Allegations shouldn’t define Winston’s Heisman standing

Let’s be clear: We don’t know enough right about the accusations

surrounding Jameis Winston to make a decision, one way or the

other.

Wednesday, TMZ

reported that the Florida State quarterback and

Heisman Trophy frontrunner is being investigated for sexual battery,

nearly year-old allegations that his attorney denies. No charges have

been filed, and there is no change in Winston’s status with the

Seminoles.

I’m reminded of a line early in ‘Jerry

Maguire,’ where he’s standing outside a police department with his

client, who is being grilled by reporters.

“Listen,”

Tom Cruise’s character breaks in, “there’s no proof of anything except

that this guy is a sensational athlete.”

Really,

that’s the only thing we can say with any certainty right

now.

The Tallahassee Police Department report was

heavily redacted and it describes a suspect that doesn’t match the QBs

stature — it lists him between 5-foot-9 and 5-11 and 240 pounds and

Winston stands 6-4, 218 — and according to Winston’s attorney, Tim

Jansen, he’s never been questioned by the police in connection with the

incident.

“The matter was resolved and closed since

February,” Jansen told

the ‘Orlando Sentinel.’ “We don’t know why it is

out now. … In February, I talked with police and they informed me the

case was closed. Nothing has transpired since February and we were kind

of surprised it was re-opened.”

Of course, in the

court of public opinion, Winston is going to have this hanging over him,

no matter how this situation plays out. He’s another athlete in another

scandal.

In the

latest Heisman Forecast, I went into what stands as

the central focus of the race heading into Week 12 of this season: The

debate between Winston and defending winner, Texas A&M’s Johnny

Manziel. By virtue of his play and where he’s carried the Seminoles,

he’s on his way to becoming the second redshirt freshman to win the

award.

Frankly, Wednesday’s news did nothing to

change that.

Policing morality is not part of my

obligations as a Heisman voter. I threw my support behind Cam Newton in

2010 despite the pay-for-play talk and last year Manziel, who was

arrested in a bar fight before his record-breaking campaign, topped my

ballot. For what it’s worth, we’ve already seen a felon win in Johnny

Rodgers (1972), a conviction for his role in a gas station hold-up he’s

seeking to have pardoned.

None

of this is meant to belittle the circumstances that led to a police

report being filed after an incident on Dec. 7, 2012, in which a woman

alleged sexual assault was committed through the use of “physical force”
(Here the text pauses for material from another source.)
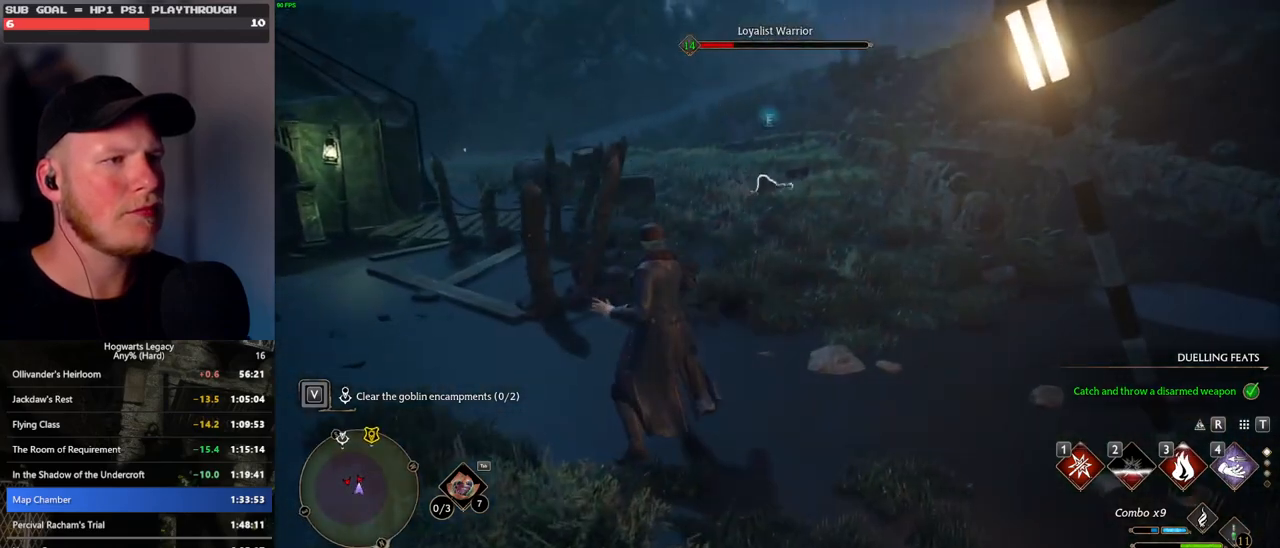
{"keys": ["w"], "mouse": [], "events": [[33, "1", "down"], [100, "1", "up"], [183, "1", "down"], [250, "1", "up"], [350, "1", "down"], [417, "1", "up"]]}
with a motive of “sexual gratification.” None of it is meant to

trivialize this disgusting, deplorable behavior and scale it down to the

impact it has on a 25-pound chunk of bronze.

This

case has a real victim and that we’re not hearing about it until 11

months later raises even more questions about whether his information

was being suppressed and why justice has yet to be delivered for the

woman at the center of this case.

But Winston, like

anyone facing allegations like these, deserves the benefit of the doubt.

If the investigation progresses to the point where he’s charged and

then found guilty, then we’ll have our answers. Until then, it’s our

duty as human beings to judge Winston on the only thing we can right

now: His play.

That takes us back to the

Heisman.

There will be voters that back away from

Winston, because until there is a resolution this story is only going to

become bigger and bigger as the Dec. 14 ceremony nears. No matter what

he does from here on out — and at this point it’s been impressive

enough to put him in the lead of this trophy chase in guiding the

Seminoles to a 9-0 record and No. 2 spot in the polls — this will be

part of any conversation with his

candidacy.

Can you vote for Winston knowing

he could be guilty?

If the case isn’t

closed before ballots are due, it will lead some to go with Manziel,

Alabama’s AJ McCarron or Baylor’s Bryce Petty. But much like Newton in

2010, voters owe it to the legacy of the Heisman to fill out their

ballots with only the concrete information available to them and until

formal charges are filed against Winston, this can’t be part of that

decision making.

Can you not vote for

Winston knowing he could be

innocent?

There’s no altering the votes. If

its found Winston did nothing wrong and that’s an error I would hope no

voter wants to live with. If he’s charged or if more information

surfaces, then as a voting populace steps can be made before or after

ballots are due. Reggie Bush had his ’05 trophy vacated and if need be,

the Heisman Trust can do it again.

Winston’s

reputation could be tarnished, and so too, could the the trophy if its

given to him. But it’s a risk that the award’s court of public opinion

may have to live with.

The Heisman is Jameis

Winston’s to lose. Nothing’s changed there.